As he turned a corner he could see the farmhouse, sat between a warehouse and a tall wooden barn. He could make out the slate roof, the stone walls, and the twin chimneys that had gone black with age. Roses grew up the door, and ivy was crawling up the front wall like some form of rash. The farms haulage machines were sat under a corrugated steel shed. He’d learned to drive on these as a teenager, and it had served him well. A few stray chickens were pecking and scratching around the yard, seemingly oblivious to the approaching vehicle, and a gold and black rooster was crowing from on top of an oil barrel. The rest of the animals would all be out, he realised, and perhaps that was best, given the circumstances. But being back here brought memories and an ever increasing sense of familiarity back to him. And as he brought the car to a stop and opened the door, he couldn’t help think, why had he left in the first place? His time outside had been hard, too hard for him to remain. Coming back, walking through the gate and along the stone path that led to the front of the house, made him realise the good he’d left behind. A job, a family, close friends, and a promising if unglamorous future. And now, he was ready to come back. Back to the life he knew deep down, he never should have left.
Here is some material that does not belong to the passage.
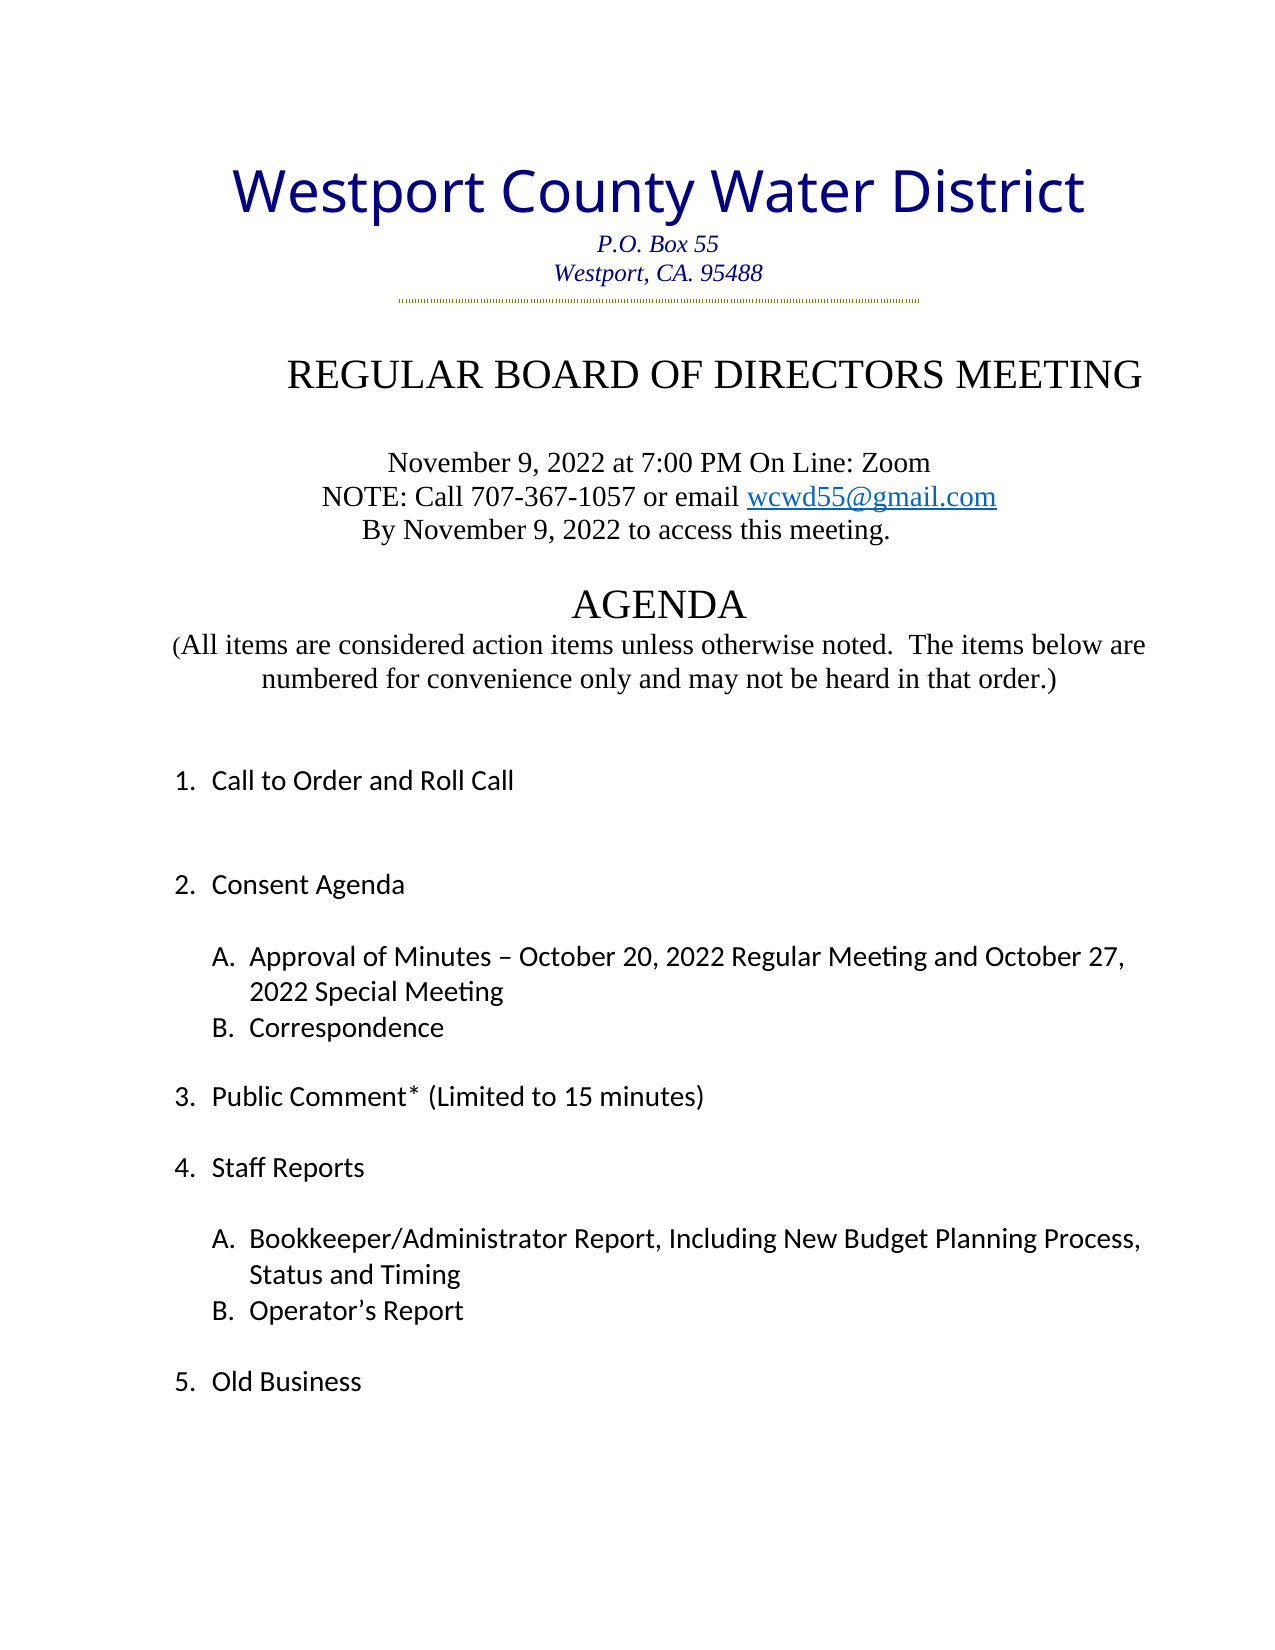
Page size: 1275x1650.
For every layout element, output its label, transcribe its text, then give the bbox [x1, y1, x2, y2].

Reaching the front door, he sighed before knocking. He was instantly greeted with a volley of loud barking from inside, and could hear the sounds of someone inside trying to hush the dogs as they struggled to find the keys. He could feel his heart beating faster and faster now as he heard footsteps, and the rattling of metal as whoever was inside fumbled with the lock. And then the door opened, and he was greeted by the face of his father, a face looking surprised, then overjoyed, then fearful as the man raised a gun to his father’s forehead and fired once, twice, three times, until the bullets ran out and blood soaked the hallway carpet. The young man turned to go, ignoring the barks of the thankfully restrained dogs as he headed back to his car and drove away.